A new study, published in the journal Neurology, revealed that brain imaging shows unusual pattern of brain activity in cases of hysteria or conversion disorders.
Hysteria is a diagnostic label applied to a state of mind, one of unmanageable fear or emotional excesses. The fear is often centered on a body part, most often on an imagined problem with that body part (disease is a common complaint). People who are “hysterical” often lose self-control due to the overwhelming fear.
Conversion Disorder is a DSM-IV diagnosis which describes neurological symptoms such as weakness, sensory disturbance and attacks that look like epilepsy but which cannot be attributed to a known neurological disease. It is most common in the developing world and lower socio-economic groups where access to healthcare and neurological investigation is poor.

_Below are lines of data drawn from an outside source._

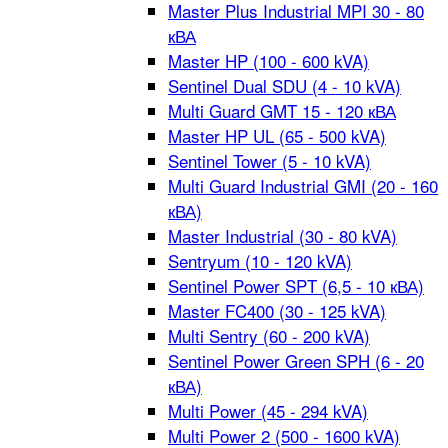
Master Plus Industrial MPI 30 - 80
кВА
Master HP (100 - 600 kVA)
Sentinel Dual SDU (4 - 10 kVA)
Multi Guard GMT 15 - 120 кВА
Master HP UL (65 - 500 kVA)
Sentinel Tower (5 - 10 kVA)
Multi Guard Industrial GMI (20 - 160
кВА)
Master Industrial (30 - 80 kVA)
Sentryum (10 - 120 kVA)
Sentinel Power SPT (6,5 - 10 кВА)
Master FC400 (30 - 125 kVA)
Multi Sentry (60 - 200 kVA)
Sentinel Power Green SPH (6 - 20
кВА)
Multi Power (45 - 294 kVA)
Multi Power 2 (500 - 1600 kVA)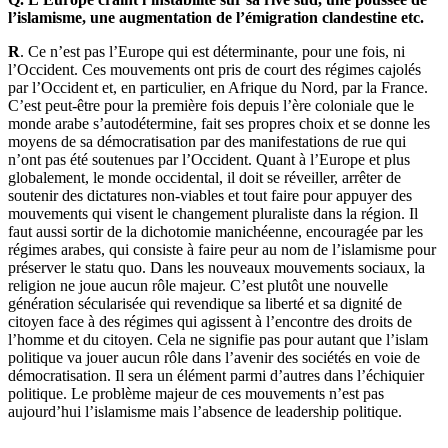
l’islamisme, une augmentation de l’émigration clandestine etc.
R
. Ce n’est pas l’Europe qui est déterminante, pour une fois, ni
l’Occident. Ces mouvements ont pris de court des régimes cajolés
par l’Occident et, en particulier, en Afrique du Nord, par la France.
C’est peut-être pour la première fois depuis l’ère coloniale que le
monde arabe s’autodétermine, fait ses propres choix et se donne les
moyens de sa démocratisation par des manifestations de rue qui
n’ont pas été soutenues par l’Occident. Quant à l’Europe et plus
globalement, le monde occidental, il doit se réveiller, arrêter de
soutenir des dictatures non-viables et tout faire pour appuyer des
mouvements qui visent le changement pluraliste dans la région. Il
faut aussi sortir de la dichotomie manichéenne, encouragée par les
régimes arabes, qui consiste à faire peur au nom de l’islamisme pour
préserver le statu quo. Dans les nouveaux mouvements sociaux, la
religion ne joue aucun rôle majeur. C’est plutôt une nouvelle
génération sécularisée qui revendique sa liberté et sa dignité de
citoyen face à des régimes qui agissent à l’encontre des droits de
l’homme et du citoyen. Cela ne signifie pas pour autant que l’islam
politique va jouer aucun rôle dans l’avenir des sociétés en voie de
démocratisation. Il sera un élément parmi d’autres dans l’échiquier
politique. Le problème majeur de ces mouvements n’est pas
aujourd’hui l’islamisme mais l’absence de leadership politique.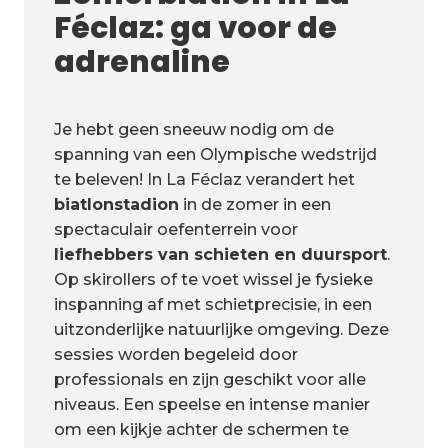
Féclaz: ga voor de
adrenaline
Je hebt geen sneeuw nodig om de
spanning van een Olympische wedstrijd
te beleven! In La Féclaz verandert het
biatlonstadion
in de zomer in een
spectaculair oefenterrein voor
liefhebbers van schieten en duursport
.
Op skirollers of te voet wissel je fysieke
inspanning af met schietprecisie, in een
uitzonderlijke natuurlijke omgeving. Deze
sessies worden begeleid door
professionals en zijn geschikt voor alle
niveaus. Een speelse en intense manier
om een kijkje achter de schermen te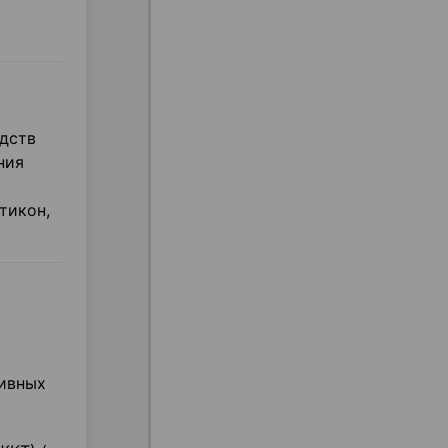
дств
ния
тикон,
сивных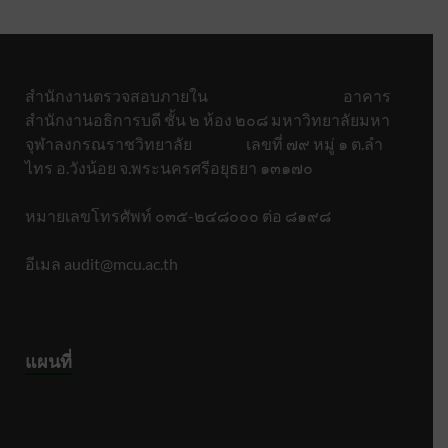
สำนักงานตรวจสอบภายใน อาคาร
สำนักงานอธิการบดี ชั้น ๒ ห้อง ๒๐๘ มหาวิทยาลัยมหา
จุฬาลงกรณราชวิทยาลัย เลขที่ ๗๙ หมู่ ๑ ต.ลำ
ไทร อ.วังน้อย จ.พระนครศรีอยุธยา ๑๓๑๗๐
หมายเลขโทรศัพท์ ๐๓๕-๒๔๘๐๐๐ ต่อ ๘๑๙๘
อีเมล audit@mcu.ac.th
แผนที่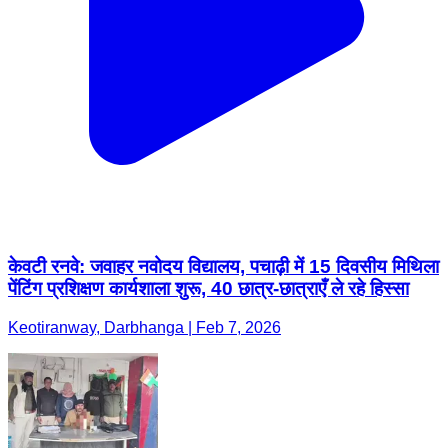
केवटी रनवे: जवाहर नवोदय विद्यालय, पचाढ़ी में 15 दिवसीय मिथिला
पेंटिंग प्रशिक्षण कार्यशाला शुरू, 40 छात्र-छात्राएँ ले रहे हिस्सा
Keotiranway, Darbhanga | Feb 7, 2026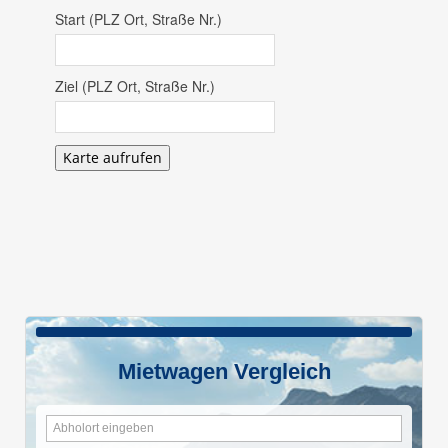
Start (PLZ Ort, Straße Nr.)
Ziel (PLZ Ort, Straße Nr.)
Karte aufrufen
Mietwagen Vergleich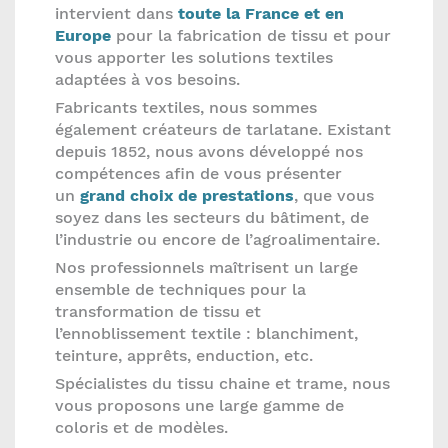
intervient dans
toute la France et en
Europe
pour la fabrication de tissu et pour
vous apporter les solutions textiles
adaptées à vos besoins.
Fabricants textiles, nous sommes
également créateurs de tarlatane. Existant
depuis 1852, nous avons développé nos
compétences afin de vous présenter
un
grand choix de prestations
, que vous
soyez dans les secteurs du bâtiment, de
l’industrie ou encore de l’agroalimentaire.
Nos professionnels maîtrisent un large
ensemble de techniques pour la
transformation de tissu et
l’ennoblissement textile : blanchiment,
teinture, apprêts, enduction, etc.
Spécialistes du tissu chaine et trame, nous
vous proposons une large gamme de
coloris et de modèles.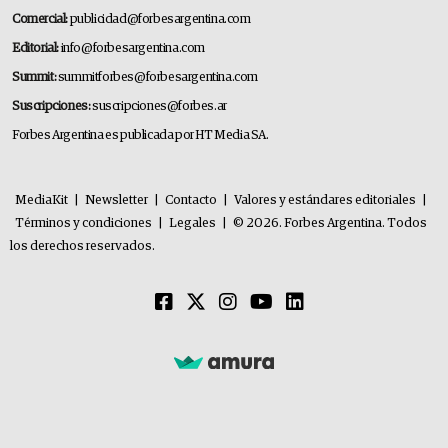
Comercial:
publicidad@forbesargentina.com
Editorial:
info@forbesargentina.com
Summit:
summitforbes@forbesargentina.com
Suscripciones:
suscripciones@forbes.ar
Forbes Argentina es publicada por HT Media SA.
MediaKit
|
Newsletter
|
Contacto
|
Valores y estándares editoriales
|
Términos y condiciones
|
Legales
|
© 2026. Forbes Argentina. Todos
los derechos reservados.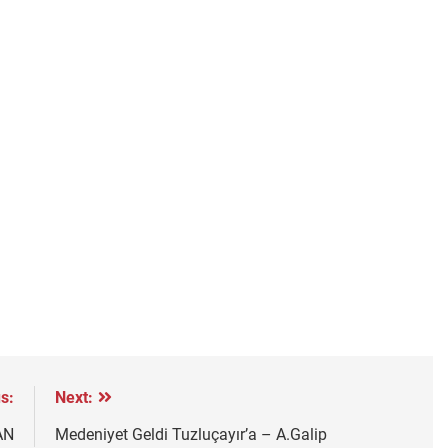
s:
Next:
AN
Medeniyet Geldi Tuzluçayır’a – A.Galip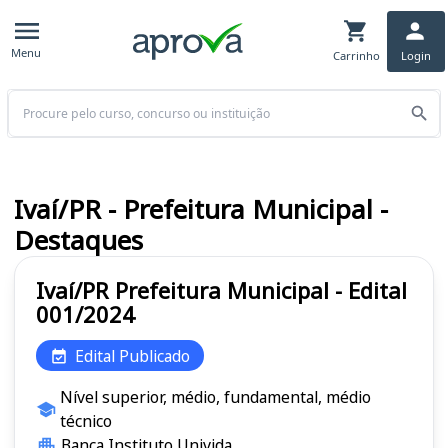
Menu
Carrinho
Login
Buscar
Ivaí/PR - Prefeitura Municipal -
Destaques
Ivaí/PR Prefeitura Municipal - Edital
001/2024
Edital Publicado
Nível superior, médio, fundamental, médio
técnico
Banca Instituto Univida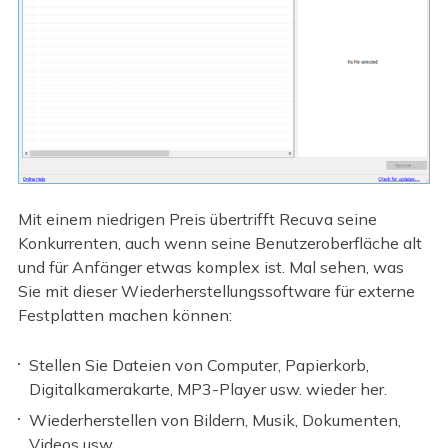
Mit einem niedrigen Preis übertrifft Recuva seine
Konkurrenten, auch wenn seine Benutzeroberfläche alt
und für Anfänger etwas komplex ist. Mal sehen, was
Sie mit dieser Wiederherstellungssoftware für externe
Festplatten machen können:
Stellen Sie Dateien von Computer, Papierkorb,
Digitalkamerakarte, MP3-Player usw. wieder her.
Wiederherstellen von Bildern, Musik, Dokumenten,
Videos usw.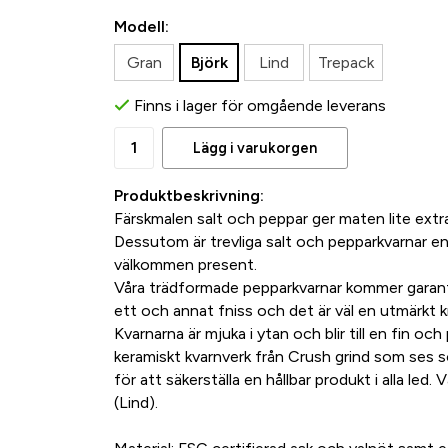
Modell:
Gran
Björk
Lind
Trepack
Finns i lager för omgående leverans
Lägg i varukorgen
Produktbeskrivning:
Färskmalen salt och peppar ger maten lite extra
Dessutom är trevliga salt och pepparkvarnar en 
välkommen present.
Våra trädformade pepparkvarnar kommer garante
ett och annat fniss och det är väl en utmärkt 
Kvarnarna är mjuka i ytan och blir till en fin o
keramiskt kvarnverk från Crush grind som ses so
för att säkerställa en hållbar produkt i alla led. 
(Lind).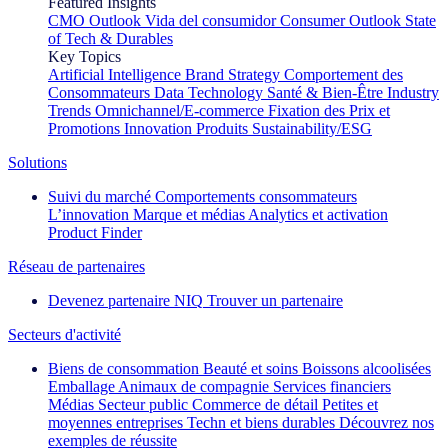
Featured Insights
CMO Outlook
Vida del consumidor
Consumer Outlook
State
of Tech & Durables
Key Topics
Artificial Intelligence
Brand Strategy
Comportement des
Consommateurs
Data Technology
Santé & Bien-Être
Industry
Trends
Omnichannel/E-commerce
Fixation des Prix et
Promotions
Innovation Produits
Sustainability/ESG
Solutions
Suivi du marché
Comportements consommateurs
L’innovation
Marque et médias
Analytics et activation
Product Finder
Réseau de partenaires
Devenez partenaire NIQ
Trouver un partenaire
Secteurs d'activité
Biens de consommation
Beauté et soins
Boissons alcoolisées
Emballage
Animaux de compagnie
Services financiers
Médias
Secteur public
Commerce de détail
Petites et
moyennes entreprises
Techn et biens durables
Découvrez nos
exemples de réussite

Using brain imaging called functional MRI (fMRI), researchers found that three women with conversion disorder showed an unusual pattern of brain activity related to their symptoms.
All of the women had sensory conversion disorder, which involves a loss of sensation in a limb. Each had numbness in one hand or foot that could not be traced to any physical problem.
Study was conducted by Omar Ghaffar, MD, MSc, W. Richard Staines, PhD and Anthony Feinstein, MD, MPhil, FRCP, From the Neuropsychiatry Division, Departments of Psychiatry (O.G., A.F.) and Neurology (W.R.S.), Sunnybrook Health Sciences Centre, University of Toronto; and Canada Research Chair in Sensorimotor Control, Department of Kinesiology (W.R.S.), University of Waterloo, Canada.